• [Task goal]:
In your copy, include every line of the listing below exactly but none of the pictures.

• [Dataset content]:
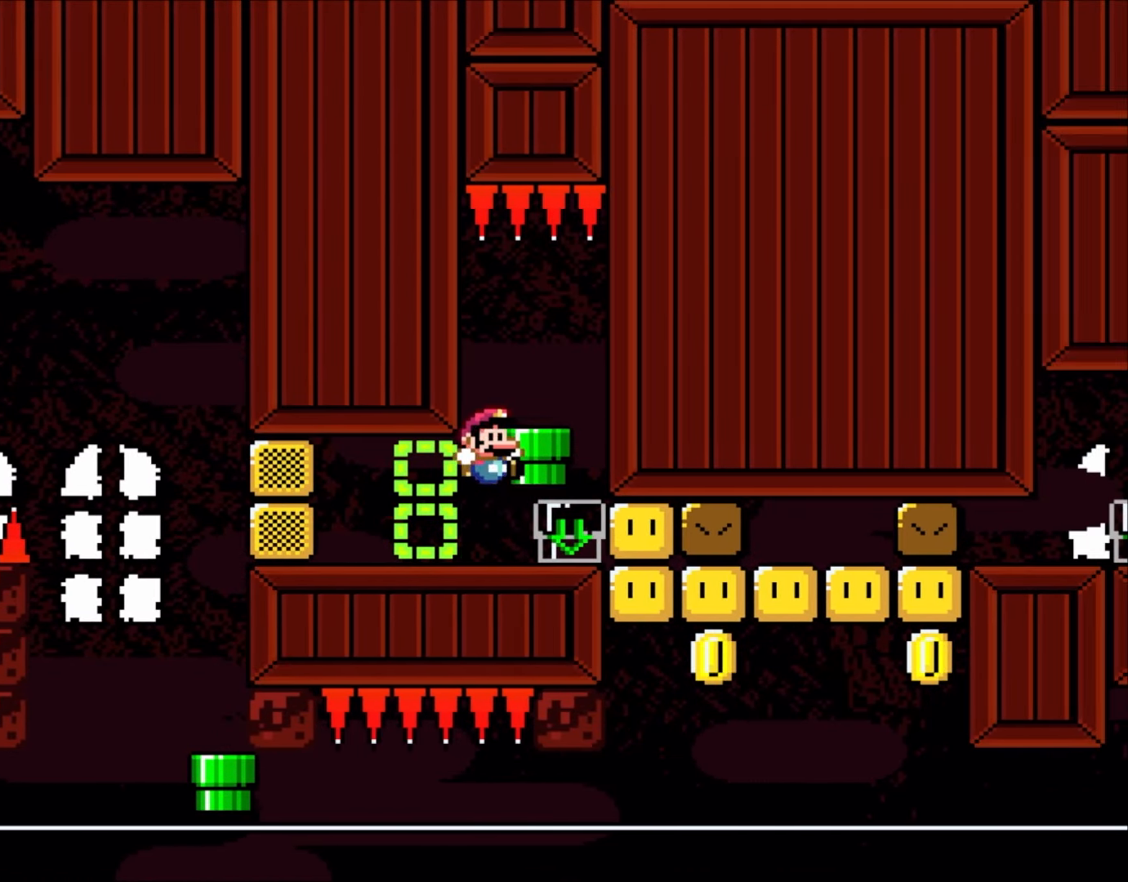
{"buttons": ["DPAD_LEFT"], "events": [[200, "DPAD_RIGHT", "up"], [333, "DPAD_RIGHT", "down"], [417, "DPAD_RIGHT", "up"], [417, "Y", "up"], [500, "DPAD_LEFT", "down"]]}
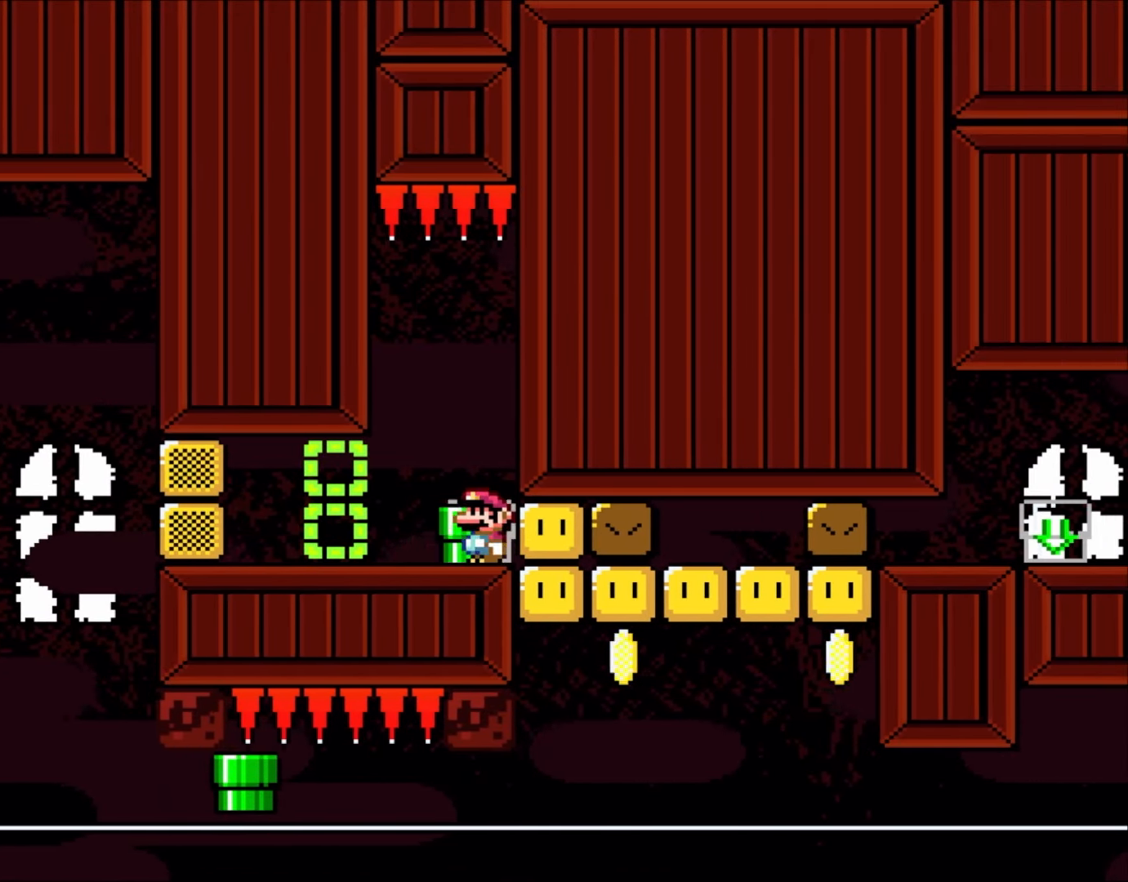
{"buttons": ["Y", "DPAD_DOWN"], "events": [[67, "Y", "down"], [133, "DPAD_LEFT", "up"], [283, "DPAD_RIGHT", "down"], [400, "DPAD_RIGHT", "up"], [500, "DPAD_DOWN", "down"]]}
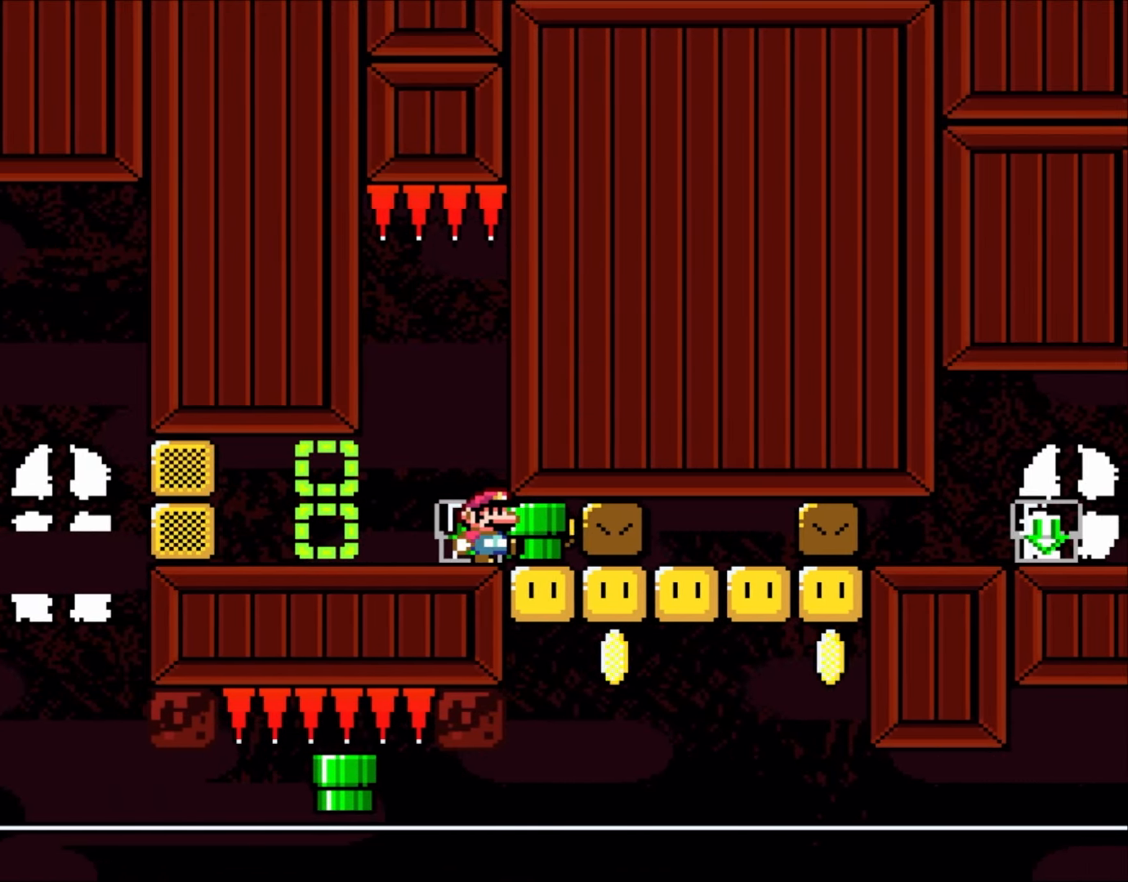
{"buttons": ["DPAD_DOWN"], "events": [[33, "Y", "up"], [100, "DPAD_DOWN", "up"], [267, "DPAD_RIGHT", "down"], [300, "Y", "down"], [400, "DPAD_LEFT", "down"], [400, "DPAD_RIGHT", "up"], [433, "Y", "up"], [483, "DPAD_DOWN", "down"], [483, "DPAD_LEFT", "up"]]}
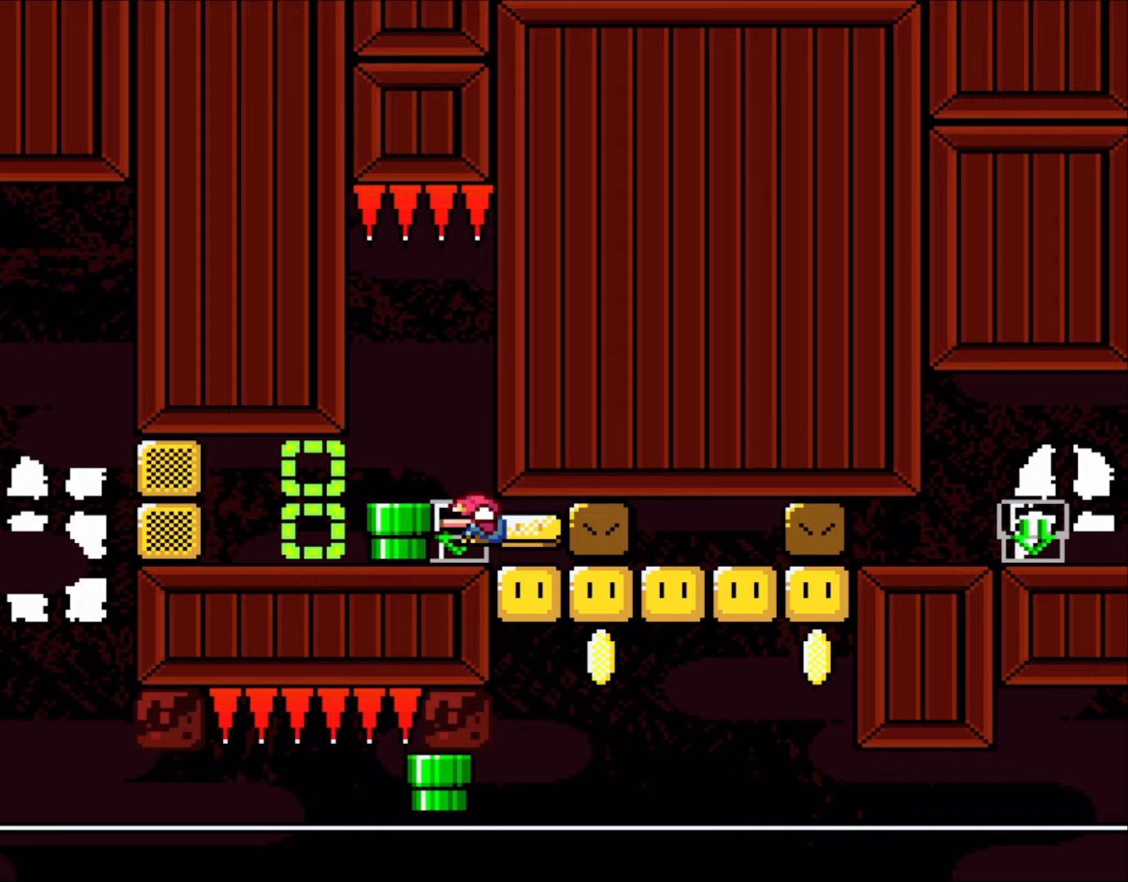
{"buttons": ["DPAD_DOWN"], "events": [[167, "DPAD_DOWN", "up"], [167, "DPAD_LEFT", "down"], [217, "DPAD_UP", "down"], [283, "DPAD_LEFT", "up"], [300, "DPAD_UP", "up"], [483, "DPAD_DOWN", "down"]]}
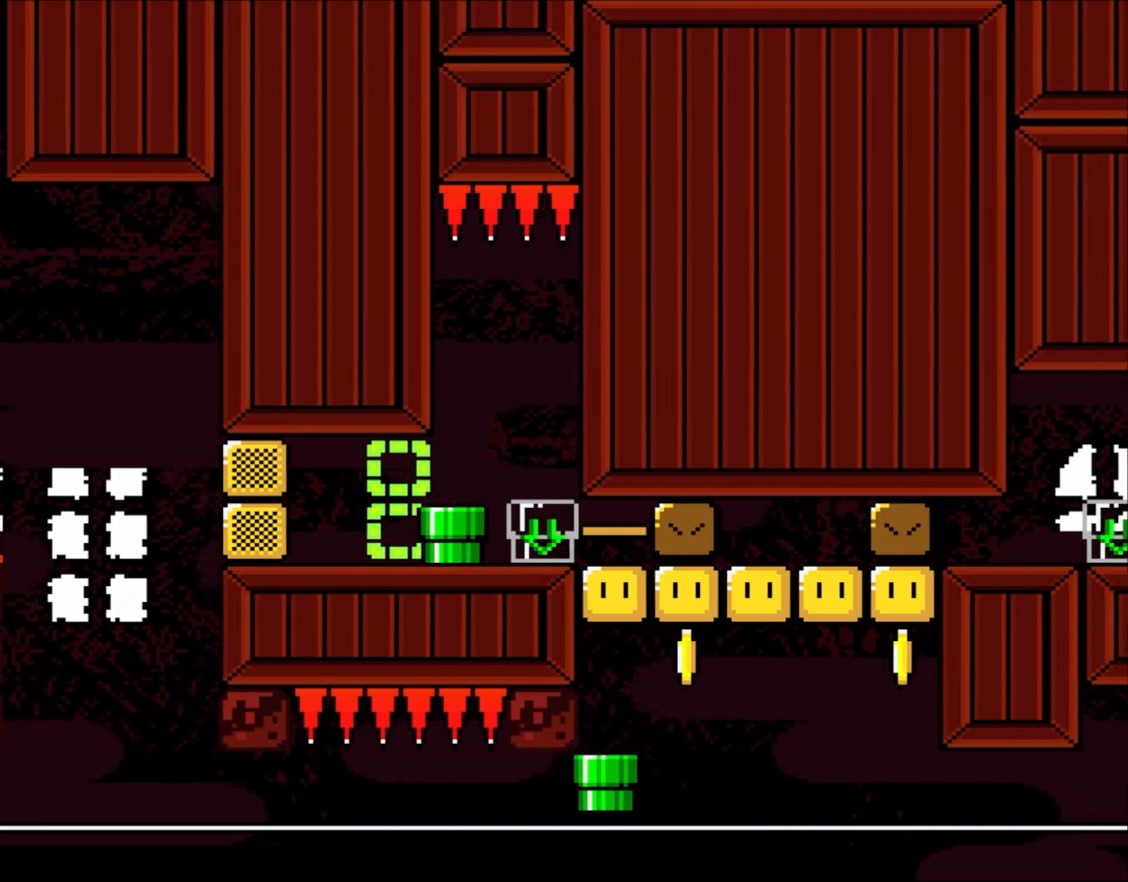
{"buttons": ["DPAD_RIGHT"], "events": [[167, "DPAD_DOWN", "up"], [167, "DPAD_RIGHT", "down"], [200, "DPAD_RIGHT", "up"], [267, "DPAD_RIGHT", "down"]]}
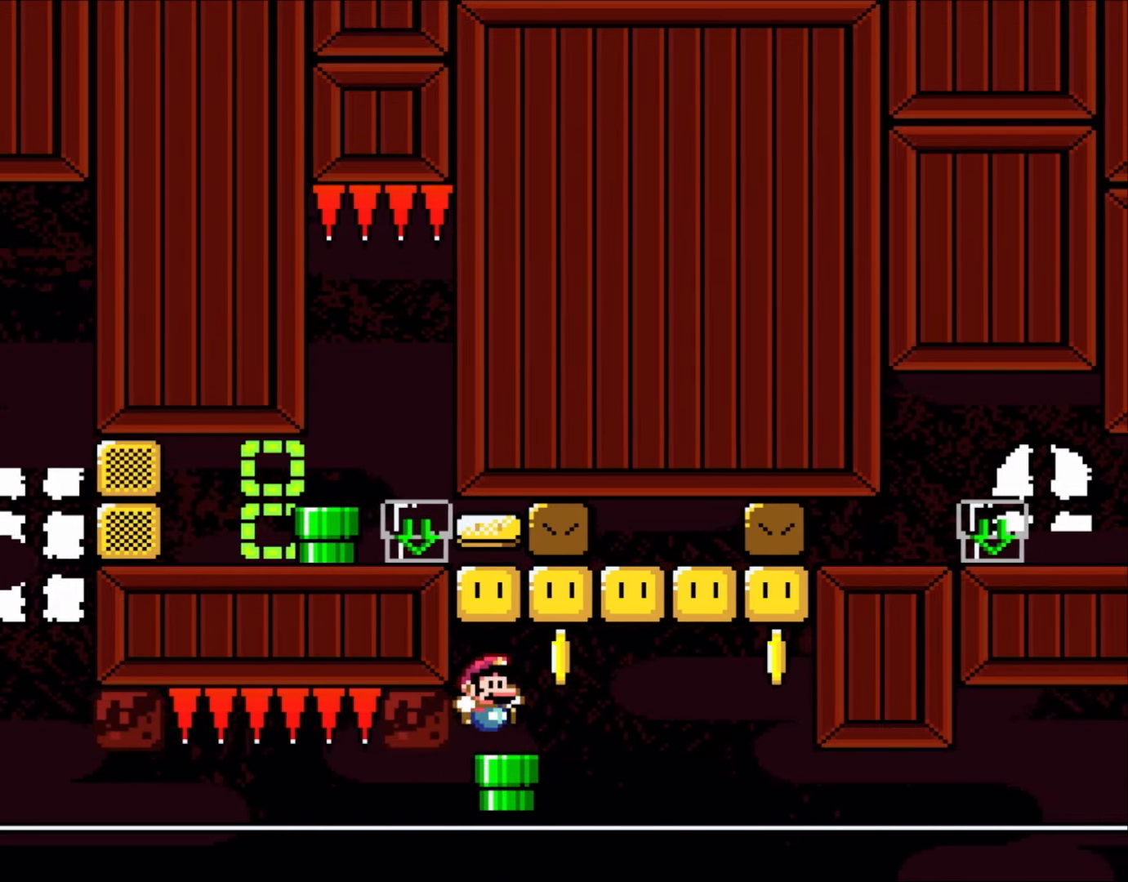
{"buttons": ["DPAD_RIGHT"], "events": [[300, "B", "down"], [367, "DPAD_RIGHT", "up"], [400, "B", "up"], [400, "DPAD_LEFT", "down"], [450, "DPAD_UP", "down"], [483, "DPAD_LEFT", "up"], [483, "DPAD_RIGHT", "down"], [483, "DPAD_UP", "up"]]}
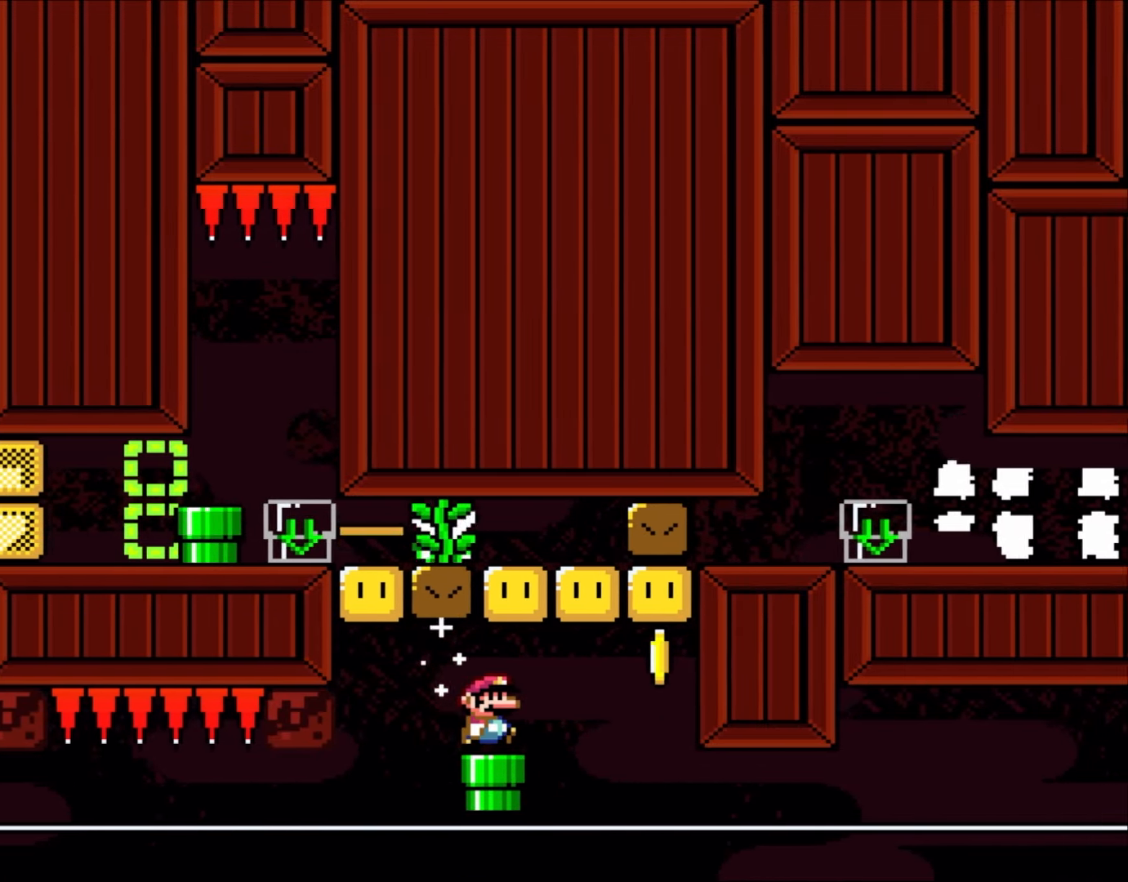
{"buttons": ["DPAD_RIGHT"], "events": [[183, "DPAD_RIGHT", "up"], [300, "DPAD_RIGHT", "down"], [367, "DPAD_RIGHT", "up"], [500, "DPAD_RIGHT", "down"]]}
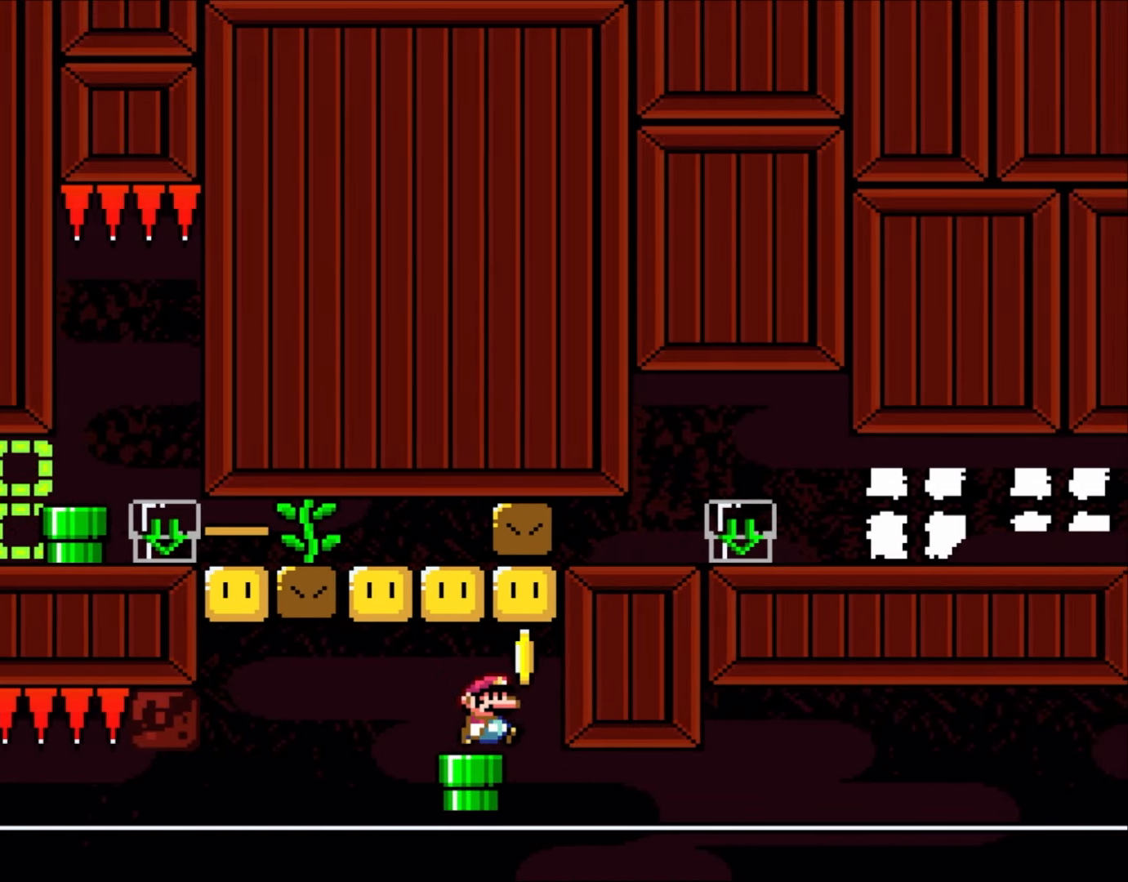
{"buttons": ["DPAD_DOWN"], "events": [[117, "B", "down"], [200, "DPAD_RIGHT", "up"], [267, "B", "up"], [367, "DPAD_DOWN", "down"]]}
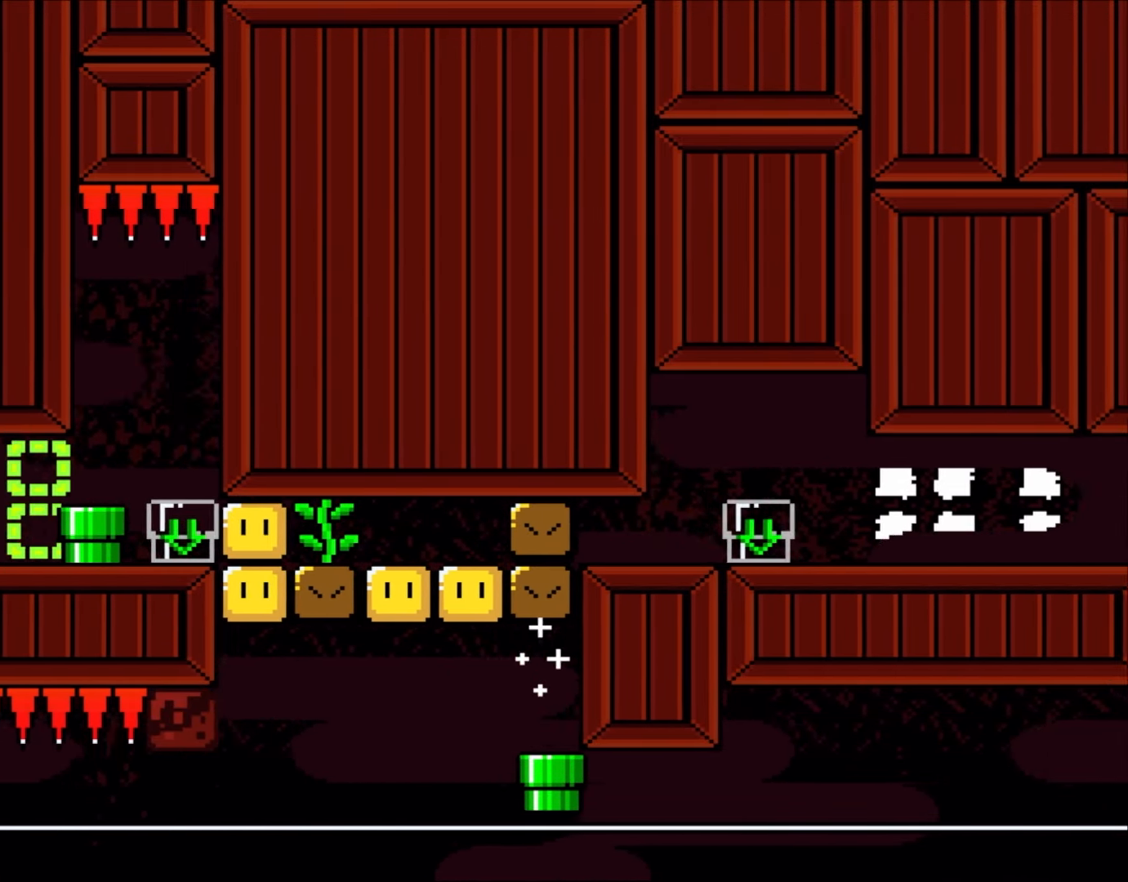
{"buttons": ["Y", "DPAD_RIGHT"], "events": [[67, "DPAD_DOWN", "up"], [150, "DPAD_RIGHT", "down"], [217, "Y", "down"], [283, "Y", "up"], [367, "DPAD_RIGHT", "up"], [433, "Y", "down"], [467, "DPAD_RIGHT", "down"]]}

• [Solved exercise]:
{"buttons": ["DPAD_LEFT"], "events": [[200, "DPAD_RIGHT", "up"], [333, "DPAD_RIGHT", "down"], [417, "DPAD_RIGHT", "up"], [417, "Y", "up"], [500, "DPAD_LEFT", "down"]]}
{"buttons": ["Y", "DPAD_DOWN"], "events": [[67, "Y", "down"], [133, "DPAD_LEFT", "up"], [283, "DPAD_RIGHT", "down"], [400, "DPAD_RIGHT", "up"], [500, "DPAD_DOWN", "down"]]}
{"buttons": ["DPAD_DOWN"], "events": [[33, "Y", "up"], [100, "DPAD_DOWN", "up"], [267, "DPAD_RIGHT", "down"], [300, "Y", "down"], [400, "DPAD_LEFT", "down"], [400, "DPAD_RIGHT", "up"], [433, "Y", "up"], [483, "DPAD_DOWN", "down"], [483, "DPAD_LEFT", "up"]]}
{"buttons": ["DPAD_DOWN"], "events": [[167, "DPAD_DOWN", "up"], [167, "DPAD_LEFT", "down"], [217, "DPAD_UP", "down"], [283, "DPAD_LEFT", "up"], [300, "DPAD_UP", "up"], [483, "DPAD_DOWN", "down"]]}
{"buttons": ["DPAD_RIGHT"], "events": [[167, "DPAD_DOWN", "up"], [167, "DPAD_RIGHT", "down"], [200, "DPAD_RIGHT", "up"], [267, "DPAD_RIGHT", "down"]]}
{"buttons": ["DPAD_RIGHT"], "events": [[300, "B", "down"], [367, "DPAD_RIGHT", "up"], [400, "B", "up"], [400, "DPAD_LEFT", "down"], [450, "DPAD_UP", "down"], [483, "DPAD_LEFT", "up"], [483, "DPAD_RIGHT", "down"], [483, "DPAD_UP", "up"]]}
{"buttons": ["DPAD_RIGHT"], "events": [[183, "DPAD_RIGHT", "up"], [300, "DPAD_RIGHT", "down"], [367, "DPAD_RIGHT", "up"], [500, "DPAD_RIGHT", "down"]]}
{"buttons": ["DPAD_DOWN"], "events": [[117, "B", "down"], [200, "DPAD_RIGHT", "up"], [267, "B", "up"], [367, "DPAD_DOWN", "down"]]}
{"buttons": ["Y", "DPAD_RIGHT"], "events": [[67, "DPAD_DOWN", "up"], [150, "DPAD_RIGHT", "down"], [217, "Y", "down"], [283, "Y", "up"], [367, "DPAD_RIGHT", "up"], [433, "Y", "down"], [467, "DPAD_RIGHT", "down"]]}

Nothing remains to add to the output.